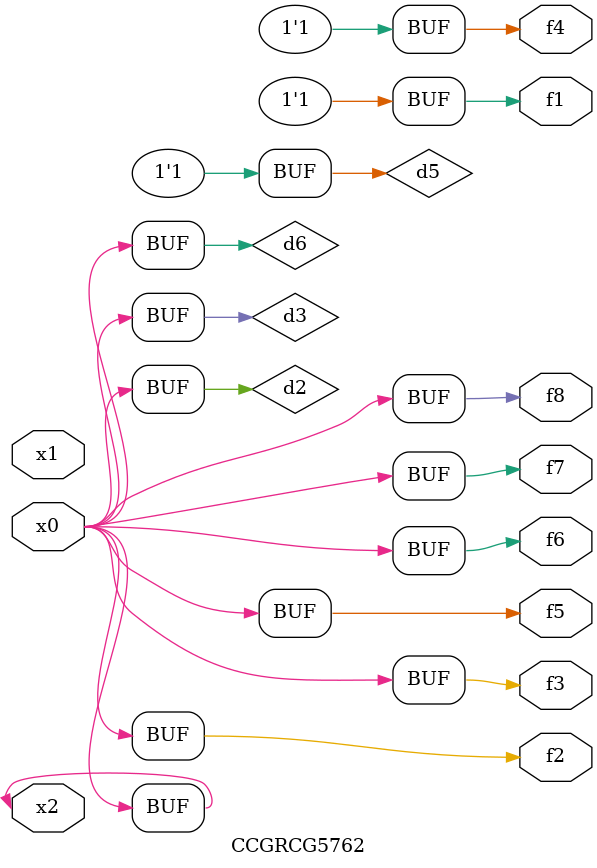
<source format=v>
module CCGRCG5762(
	input x0, x1, x2,
	output f1, f2, f3, f4, f5, f6, f7, f8
);

	wire d1, d2, d3, d4, d5, d6;

	xnor (d1, x2);
	buf (d2, x0, x2);
	and (d3, x0);
	xnor (d4, x1, x2);
	nand (d5, d1, d3);
	buf (d6, d2, d3);
	assign f1 = d5;
	assign f2 = d6;
	assign f3 = d6;
	assign f4 = d5;
	assign f5 = d6;
	assign f6 = d6;
	assign f7 = d6;
	assign f8 = d6;
endmodule

</source>
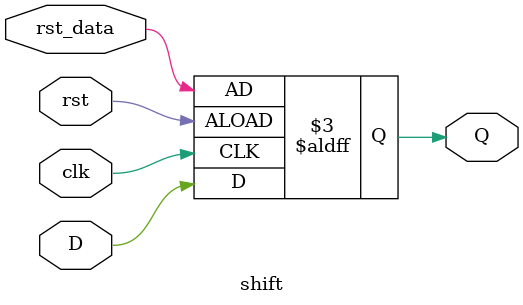
<source format=v>
/*******shift module *******/
    module shift (
    input                                    clk         ,
    input                                    D           ,
    input                                    rst         ,
    input                                    rst_data    ,
    output       reg                         Q
    );
    always @(posedge clk , negedge rst) begin
        if (!rst) begin
            Q <= rst_data ;
        end else begin
            Q <= D ; 
        end
       
    end
    endmodule
</source>
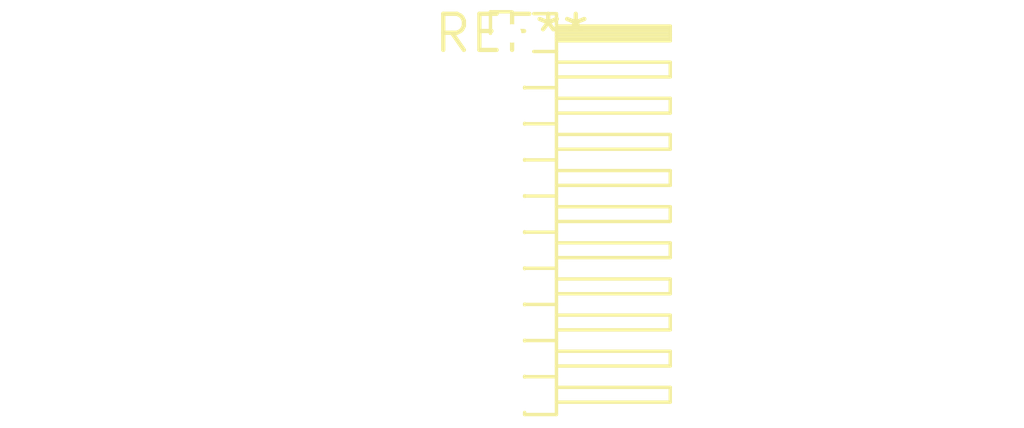
<source format=kicad_pcb>
(kicad_pcb (version 20240108) (generator pcbnew)

  (general
    (thickness 1.6)
  )

  (paper "A4")
  (layers
    (0 "F.Cu" signal)
    (31 "B.Cu" signal)
    (32 "B.Adhes" user "B.Adhesive")
    (33 "F.Adhes" user "F.Adhesive")
    (34 "B.Paste" user)
    (35 "F.Paste" user)
    (36 "B.SilkS" user "B.Silkscreen")
    (37 "F.SilkS" user "F.Silkscreen")
    (38 "B.Mask" user)
    (39 "F.Mask" user)
    (40 "Dwgs.User" user "User.Drawings")
    (41 "Cmts.User" user "User.Comments")
    (42 "Eco1.User" user "User.Eco1")
    (43 "Eco2.User" user "User.Eco2")
    (44 "Edge.Cuts" user)
    (45 "Margin" user)
    (46 "B.CrtYd" user "B.Courtyard")
    (47 "F.CrtYd" user "F.Courtyard")
    (48 "B.Fab" user)
    (49 "F.Fab" user)
    (50 "User.1" user)
    (51 "User.2" user)
    (52 "User.3" user)
    (53 "User.4" user)
    (54 "User.5" user)
    (55 "User.6" user)
    (56 "User.7" user)
    (57 "User.8" user)
    (58 "User.9" user)
  )

  (setup
    (pad_to_mask_clearance 0)
    (pcbplotparams
      (layerselection 0x00010fc_ffffffff)
      (plot_on_all_layers_selection 0x0000000_00000000)
      (disableapertmacros false)
      (usegerberextensions false)
      (usegerberattributes false)
      (usegerberadvancedattributes false)
      (creategerberjobfile false)
      (dashed_line_dash_ratio 12.000000)
      (dashed_line_gap_ratio 3.000000)
      (svgprecision 4)
      (plotframeref false)
      (viasonmask false)
      (mode 1)
      (useauxorigin false)
      (hpglpennumber 1)
      (hpglpenspeed 20)
      (hpglpendiameter 15.000000)
      (dxfpolygonmode false)
      (dxfimperialunits false)
      (dxfusepcbnewfont false)
      (psnegative false)
      (psa4output false)
      (plotreference false)
      (plotvalue false)
      (plotinvisibletext false)
      (sketchpadsonfab false)
      (subtractmaskfromsilk false)
      (outputformat 1)
      (mirror false)
      (drillshape 1)
      (scaleselection 1)
      (outputdirectory "")
    )
  )

  (net 0 "")

  (footprint "PinHeader_1x11_P1.27mm_Horizontal" (layer "F.Cu") (at 0 0))

)

</source>
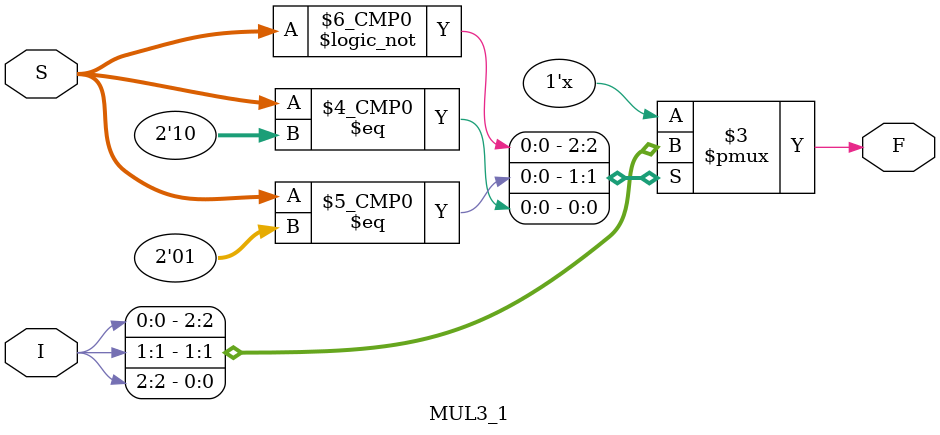
<source format=v>
module MUL3_1(
    input [2:0]I,
    input [1:0]S,
    output reg F
);
    always  @(I or S)
        case (S)
            2'b00   :F=I[0];
            2'b01   :F=I[1];
            2'b10   :F=I[2];
        endcase
endmodule
</source>
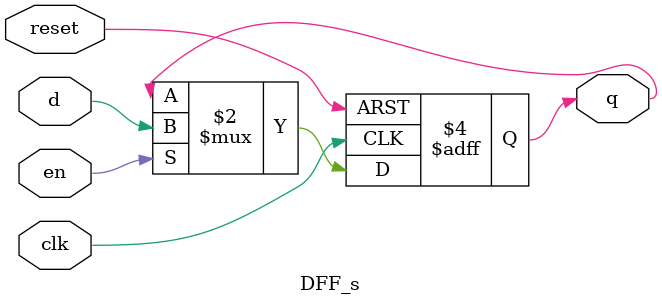
<source format=v>
`timescale 1ns / 1ps


module DFF_s(q, d, reset, en, clk); 
    
    output reg q; 

    input d, en, reset, clk; 
    
    always @(posedge clk, posedge reset) begin
        if (reset) 
            q <= 1'b0;                  //async reset
        else begin 
            if (en)
                q <= d;                 
        end    
    end  
    
endmodule

</source>
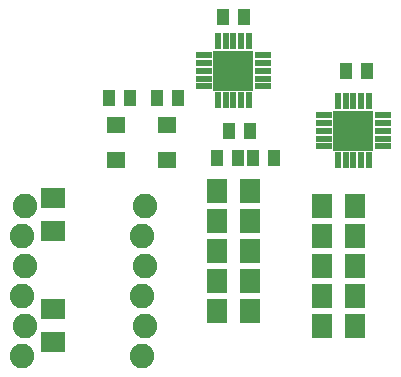
<source format=gts>
G75*
G70*
%OFA0B0*%
%FSLAX24Y24*%
%IPPOS*%
%LPD*%
%AMOC8*
5,1,8,0,0,1.08239X$1,22.5*
%
%ADD10R,0.0220X0.0572*%
%ADD11R,0.0572X0.0220*%
%ADD12R,0.1320X0.1320*%
%ADD13R,0.0395X0.0552*%
%ADD14R,0.0789X0.0710*%
%ADD15R,0.0710X0.0789*%
%ADD16C,0.0820*%
%ADD17R,0.0631X0.0552*%
%ADD18R,0.0476X0.0476*%
D10*
X007540Y010159D03*
X007790Y010159D03*
X008050Y010159D03*
X008310Y010159D03*
X008560Y010159D03*
X008560Y012141D03*
X008310Y012141D03*
X008050Y012141D03*
X007790Y012141D03*
X007540Y012141D03*
X011540Y010141D03*
X011790Y010141D03*
X012050Y010141D03*
X012310Y010141D03*
X012560Y010141D03*
X012560Y008159D03*
X012310Y008159D03*
X012050Y008159D03*
X011790Y008159D03*
X011540Y008159D03*
D11*
X011059Y008640D03*
X011059Y008890D03*
X011059Y009150D03*
X011059Y009410D03*
X011059Y009660D03*
X013041Y009660D03*
X013041Y009410D03*
X013041Y009150D03*
X013041Y008890D03*
X013041Y008640D03*
X009041Y010640D03*
X009041Y010890D03*
X009041Y011150D03*
X009041Y011410D03*
X009041Y011660D03*
X007059Y011660D03*
X007059Y011410D03*
X007059Y011150D03*
X007059Y010890D03*
X007059Y010640D03*
D12*
X008050Y011150D03*
X012050Y009150D03*
D13*
X011796Y011150D03*
X012504Y011150D03*
X009404Y008250D03*
X008696Y008250D03*
X008204Y008250D03*
X007496Y008250D03*
X007896Y009150D03*
X008604Y009150D03*
X006204Y010250D03*
X005496Y010250D03*
X004604Y010250D03*
X003896Y010250D03*
X007696Y012950D03*
X008404Y012950D03*
D14*
X002050Y006901D03*
X002050Y005799D03*
X002050Y003201D03*
X002050Y002099D03*
D15*
X007499Y003150D03*
X007499Y004150D03*
X007499Y005150D03*
X007499Y006150D03*
X007499Y007150D03*
X008601Y007150D03*
X008601Y006150D03*
X008601Y005150D03*
X008601Y004150D03*
X008601Y003150D03*
X010999Y002650D03*
X010999Y003650D03*
X010999Y004650D03*
X010999Y005650D03*
X010999Y006650D03*
X012101Y006650D03*
X012101Y005650D03*
X012101Y004650D03*
X012101Y003650D03*
X012101Y002650D03*
D16*
X001000Y001650D03*
X001100Y002650D03*
X001000Y003650D03*
X001100Y004650D03*
X001000Y005650D03*
X001100Y006650D03*
X005000Y005650D03*
X005100Y004650D03*
X005000Y003650D03*
X005100Y002650D03*
X005000Y001650D03*
X005100Y006650D03*
D17*
X005850Y008159D03*
X005850Y009341D03*
X004150Y009341D03*
X004150Y008159D03*
D18*
X008050Y011150D03*
X012050Y009150D03*
M02*

</source>
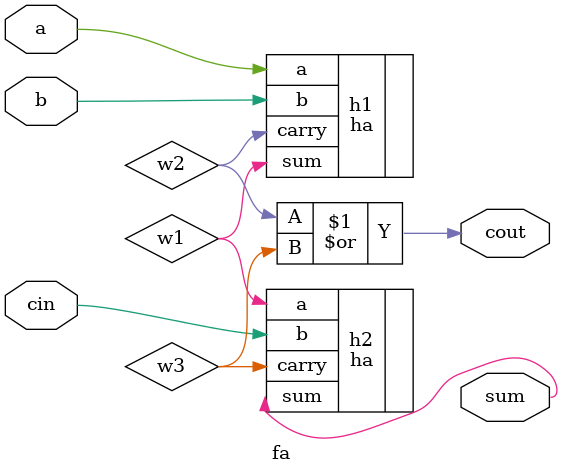
<source format=v>
module fa(a,b,cin,sum,cout);
input a,b,cin;
output sum,cout;
wire w1,w2;
ha h1(.a(a),.b(b),.sum(w1),.carry(w2));
ha h2(.a(w1),.b(cin),.sum(sum),.carry(w3));
or a1(cout,w2,w3);
endmodule

</source>
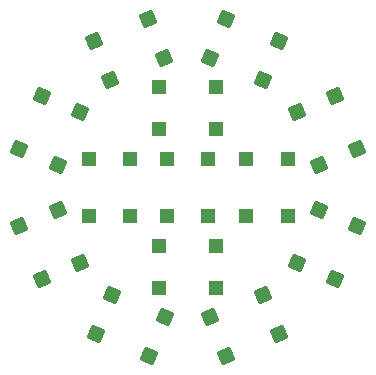
<source format=gtp>
%FSLAX25Y25*%
%MOIN*%
G70*
G01*
G75*
G04 Layer_Color=8421504*
%ADD10R,0.05906X0.05906*%
%ADD11R,0.05906X0.05906*%
%ADD12P,0.08352X4X337.5*%
%ADD13P,0.08352X4X382.5*%
%ADD14P,0.08352X4X67.5*%
%ADD15P,0.08352X4X112.5*%
%ADD16C,0.02500*%
%ADD17C,0.04000*%
%ADD18R,0.05000X0.08000*%
%ADD19R,0.12205X0.17716*%
%ADD20C,0.05000*%
%ADD21C,0.01000*%
%ADD22C,0.01200*%
%ADD23C,0.01500*%
%ADD24R,0.04906X0.04906*%
%ADD25R,0.04906X0.04906*%
%ADD26P,0.06937X4X337.5*%
%ADD27P,0.06937X4X382.5*%
%ADD28P,0.06937X4X67.5*%
%ADD29P,0.06937X4X112.5*%
D24*
X1106890Y790354D02*
D03*
X1093110Y790354D02*
D03*
X1106890Y809646D02*
D03*
X1093110D02*
D03*
X1119610D02*
D03*
X1133390D02*
D03*
X1119610Y790354D02*
D03*
X1133390D02*
D03*
X1080890D02*
D03*
X1067110Y790354D02*
D03*
X1080890Y809646D02*
D03*
X1067110D02*
D03*
D25*
X1109646Y780390D02*
D03*
Y766610D02*
D03*
X1090354Y780390D02*
D03*
Y766610D02*
D03*
Y819610D02*
D03*
Y833390D02*
D03*
X1109646Y819610D02*
D03*
Y833390D02*
D03*
D26*
X1064057Y774725D02*
D03*
X1051326Y769452D02*
D03*
X1056674Y792548D02*
D03*
X1043943Y787275D02*
D03*
X1136444Y825275D02*
D03*
X1149174Y830548D02*
D03*
X1143826Y807452D02*
D03*
X1156557Y812725D02*
D03*
D27*
X1092548Y756674D02*
D03*
X1087275Y743944D02*
D03*
X1074725Y764056D02*
D03*
X1069452Y751326D02*
D03*
X1107452Y843326D02*
D03*
X1112725Y856057D02*
D03*
X1125275Y835943D02*
D03*
X1130548Y848674D02*
D03*
D28*
X1125275Y764056D02*
D03*
X1130548Y751326D02*
D03*
X1107452Y756674D02*
D03*
X1112725Y743944D02*
D03*
X1074225Y835943D02*
D03*
X1068952Y848674D02*
D03*
X1092048Y843326D02*
D03*
X1086775Y856057D02*
D03*
D29*
X1143826Y792548D02*
D03*
X1156557Y787275D02*
D03*
X1136443Y774725D02*
D03*
X1149174Y769452D02*
D03*
X1056674Y807452D02*
D03*
X1043944Y812725D02*
D03*
X1064057Y825275D02*
D03*
X1051326Y830548D02*
D03*
M02*

</source>
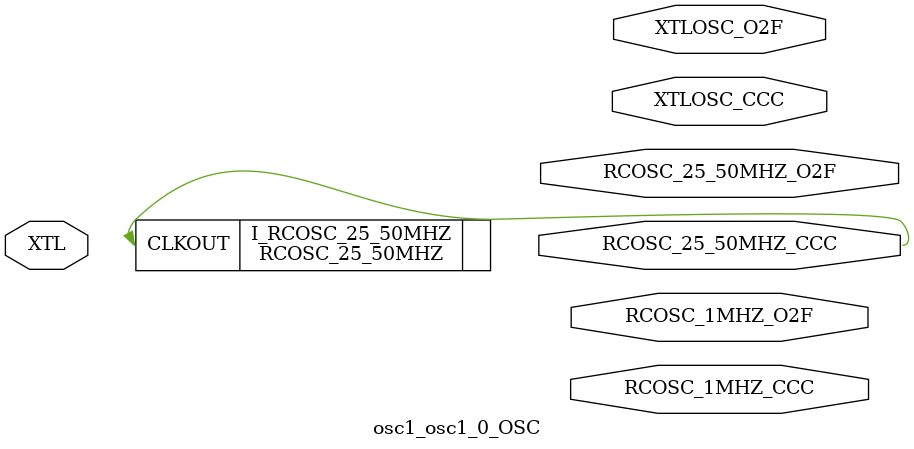
<source format=v>

`timescale 1 ns/100 ps


module osc1_osc1_0_OSC(
       XTL,
       RCOSC_25_50MHZ_CCC,
       RCOSC_25_50MHZ_O2F,
       RCOSC_1MHZ_CCC,
       RCOSC_1MHZ_O2F,
       XTLOSC_CCC,
       XTLOSC_O2F
    );
input  XTL;
output RCOSC_25_50MHZ_CCC;
output RCOSC_25_50MHZ_O2F;
output RCOSC_1MHZ_CCC;
output RCOSC_1MHZ_O2F;
output XTLOSC_CCC;
output XTLOSC_O2F;

    
    RCOSC_25_50MHZ #( .FREQUENCY(50.0) )  I_RCOSC_25_50MHZ (.CLKOUT(
        RCOSC_25_50MHZ_CCC));
    
endmodule

</source>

- - -

▶ _Task prompt_
Your answer must be the number of lines above that contain the word "carry", stated alone.

▶ _The completed task_
2